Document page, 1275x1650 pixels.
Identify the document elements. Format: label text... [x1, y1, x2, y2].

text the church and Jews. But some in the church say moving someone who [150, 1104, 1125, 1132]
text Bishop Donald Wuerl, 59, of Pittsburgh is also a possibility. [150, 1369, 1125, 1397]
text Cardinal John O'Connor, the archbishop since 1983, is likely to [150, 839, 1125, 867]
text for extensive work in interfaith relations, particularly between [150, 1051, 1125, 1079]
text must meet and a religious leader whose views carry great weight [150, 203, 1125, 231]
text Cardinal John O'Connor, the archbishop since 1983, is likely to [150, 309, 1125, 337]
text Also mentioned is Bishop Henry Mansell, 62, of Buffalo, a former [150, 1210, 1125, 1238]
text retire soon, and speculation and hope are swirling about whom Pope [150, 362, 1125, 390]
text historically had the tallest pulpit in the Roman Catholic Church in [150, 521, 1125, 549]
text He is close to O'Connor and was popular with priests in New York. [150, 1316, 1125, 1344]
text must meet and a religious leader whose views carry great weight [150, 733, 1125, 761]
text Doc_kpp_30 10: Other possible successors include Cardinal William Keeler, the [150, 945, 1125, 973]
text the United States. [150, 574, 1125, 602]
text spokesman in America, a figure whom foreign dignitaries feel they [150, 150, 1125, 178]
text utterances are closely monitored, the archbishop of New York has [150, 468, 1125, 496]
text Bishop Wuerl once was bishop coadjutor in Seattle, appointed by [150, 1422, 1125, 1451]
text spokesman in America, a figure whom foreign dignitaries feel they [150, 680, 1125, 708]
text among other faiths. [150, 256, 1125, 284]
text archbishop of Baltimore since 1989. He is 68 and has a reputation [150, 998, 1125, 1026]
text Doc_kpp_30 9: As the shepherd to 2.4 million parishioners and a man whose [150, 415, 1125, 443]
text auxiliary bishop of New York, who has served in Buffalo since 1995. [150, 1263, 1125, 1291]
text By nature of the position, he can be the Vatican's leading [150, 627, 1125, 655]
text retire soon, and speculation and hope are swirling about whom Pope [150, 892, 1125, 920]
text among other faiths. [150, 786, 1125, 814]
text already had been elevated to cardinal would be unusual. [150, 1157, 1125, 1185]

◇ ◇ ◇ ◇ ◇ ◇ ◇

TASK BRIEF: Keeping every line exactly as it is, retype the entries shown above.

RESULT OF THE EXERCISE:
Document page, 1275x1650 pixels.
Identify the document elements. Format: label text... [x1, y1, x2, y2].

text the church and Jews. But some in the church say moving someone who [150, 1104, 1125, 1132]
text Bishop Donald Wuerl, 59, of Pittsburgh is also a possibility. [150, 1369, 1125, 1397]
text Cardinal John O'Connor, the archbishop since 1983, is likely to [150, 839, 1125, 867]
text for extensive work in interfaith relations, particularly between [150, 1051, 1125, 1079]
text must meet and a religious leader whose views carry great weight [150, 203, 1125, 231]
text Cardinal John O'Connor, the archbishop since 1983, is likely to [150, 309, 1125, 337]
text Also mentioned is Bishop Henry Mansell, 62, of Buffalo, a former [150, 1210, 1125, 1238]
text retire soon, and speculation and hope are swirling about whom Pope [150, 362, 1125, 390]
text historically had the tallest pulpit in the Roman Catholic Church in [150, 521, 1125, 549]
text He is close to O'Connor and was popular with priests in New York. [150, 1316, 1125, 1344]
text must meet and a religious leader whose views carry great weight [150, 733, 1125, 761]
text Doc_kpp_30 10: Other possible successors include Cardinal William Keeler, the [150, 945, 1125, 973]
text the United States. [150, 574, 1125, 602]
text spokesman in America, a figure whom foreign dignitaries feel they [150, 150, 1125, 178]
text utterances are closely monitored, the archbishop of New York has [150, 468, 1125, 496]
text Bishop Wuerl once was bishop coadjutor in Seattle, appointed by [150, 1422, 1125, 1451]
text spokesman in America, a figure whom foreign dignitaries feel they [150, 680, 1125, 708]
text among other faiths. [150, 256, 1125, 284]
text archbishop of Baltimore since 1989. He is 68 and has a reputation [150, 998, 1125, 1026]
text Doc_kpp_30 9: As the shepherd to 2.4 million parishioners and a man whose [150, 415, 1125, 443]
text auxiliary bishop of New York, who has served in Buffalo since 1995. [150, 1263, 1125, 1291]
text By nature of the position, he can be the Vatican's leading [150, 627, 1125, 655]
text retire soon, and speculation and hope are swirling about whom Pope [150, 892, 1125, 920]
text among other faiths. [150, 786, 1125, 814]
text already had been elevated to cardinal would be unusual. [150, 1157, 1125, 1185]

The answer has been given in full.